The Grebo Mask alone is a beautiful artifact, but what’s more interesting is that the Digital Library Center is working on a standard method for putting these images together in a looping clip, where users can click to stop the clip or to zoom in on the object. A number of museum websites offer spinning objects or objects that can be zoomed in on, but I haven’t found any examples as good as our full 360-rotation and depth of zooming. As museums and libraries move to digitize more materials, the best methods not only make materials accessible in the same ways as they would have been in non-digital format, but in ways that improve their usability through digitization.

Masks and other object-artifacts are often presented in museums encased in glass, so that only parts of the objects are viewable and the detail of the view is hindered by lighting, glass or ropes defining the space, and eyesight. Digitizing objects in ways that respect the materiality of objects allows users to see and study the objects in new ways while working within the traditional constraints of not handling, and thus not damaging the objects.

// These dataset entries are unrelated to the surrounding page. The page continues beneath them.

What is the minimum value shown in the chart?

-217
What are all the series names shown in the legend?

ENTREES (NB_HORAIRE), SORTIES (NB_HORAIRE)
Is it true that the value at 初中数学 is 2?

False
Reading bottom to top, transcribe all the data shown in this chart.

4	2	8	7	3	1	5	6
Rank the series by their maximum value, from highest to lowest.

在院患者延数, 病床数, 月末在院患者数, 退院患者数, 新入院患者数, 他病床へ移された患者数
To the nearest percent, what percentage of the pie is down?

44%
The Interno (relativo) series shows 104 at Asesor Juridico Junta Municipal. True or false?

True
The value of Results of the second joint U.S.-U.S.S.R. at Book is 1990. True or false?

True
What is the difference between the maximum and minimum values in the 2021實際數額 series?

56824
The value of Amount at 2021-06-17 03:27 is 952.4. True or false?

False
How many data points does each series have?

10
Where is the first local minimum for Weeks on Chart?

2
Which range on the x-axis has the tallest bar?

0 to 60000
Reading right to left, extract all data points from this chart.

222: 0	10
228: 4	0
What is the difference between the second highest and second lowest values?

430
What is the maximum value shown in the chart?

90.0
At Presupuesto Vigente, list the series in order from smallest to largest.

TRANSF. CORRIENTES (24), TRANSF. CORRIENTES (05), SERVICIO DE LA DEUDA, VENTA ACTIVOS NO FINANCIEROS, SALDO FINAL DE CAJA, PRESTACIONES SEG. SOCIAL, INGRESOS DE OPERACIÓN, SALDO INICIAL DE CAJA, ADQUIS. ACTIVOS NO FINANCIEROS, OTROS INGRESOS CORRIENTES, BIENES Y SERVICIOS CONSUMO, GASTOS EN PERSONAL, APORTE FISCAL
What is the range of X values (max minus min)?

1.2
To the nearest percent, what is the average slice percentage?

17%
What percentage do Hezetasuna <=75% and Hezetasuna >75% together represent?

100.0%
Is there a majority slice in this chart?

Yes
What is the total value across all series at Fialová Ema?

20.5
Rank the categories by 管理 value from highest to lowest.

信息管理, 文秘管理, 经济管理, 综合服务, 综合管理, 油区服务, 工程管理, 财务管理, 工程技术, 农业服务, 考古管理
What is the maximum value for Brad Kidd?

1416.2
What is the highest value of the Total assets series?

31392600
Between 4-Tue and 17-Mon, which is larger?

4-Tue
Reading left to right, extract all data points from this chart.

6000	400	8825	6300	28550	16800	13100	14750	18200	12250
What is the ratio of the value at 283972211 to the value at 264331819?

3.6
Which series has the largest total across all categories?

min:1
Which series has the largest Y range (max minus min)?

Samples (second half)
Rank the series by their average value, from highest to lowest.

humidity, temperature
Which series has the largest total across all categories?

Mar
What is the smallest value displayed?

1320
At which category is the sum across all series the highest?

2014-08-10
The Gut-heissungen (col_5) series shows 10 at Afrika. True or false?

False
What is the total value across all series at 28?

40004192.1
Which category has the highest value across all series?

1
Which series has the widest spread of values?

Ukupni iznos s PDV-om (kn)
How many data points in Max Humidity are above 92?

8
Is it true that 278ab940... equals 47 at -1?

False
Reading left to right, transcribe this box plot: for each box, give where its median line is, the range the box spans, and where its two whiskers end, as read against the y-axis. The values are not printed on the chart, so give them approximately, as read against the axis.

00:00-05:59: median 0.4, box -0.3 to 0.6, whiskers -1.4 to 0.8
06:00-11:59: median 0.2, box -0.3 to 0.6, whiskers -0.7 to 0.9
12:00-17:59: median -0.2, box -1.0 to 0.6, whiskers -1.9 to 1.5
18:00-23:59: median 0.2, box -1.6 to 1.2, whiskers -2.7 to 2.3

Digitization approaches that respect the materiality of object dovetails into digital preservation initiatives and into more recent studies on the importance of objects-as-objects, like Sherry Turkle’s edited collection Evocative Objects: Things We Think With, which studies the importance of objects for inspiration and thought patterns (it’s much like Donald Norman’s work on how designs affect the way users think about and use objects in Things that Make Us Smart and The Design of Everyday Things). I’m excited to see where this project takes us and to see the many problems and solutions we find in presenting digital versions of objects.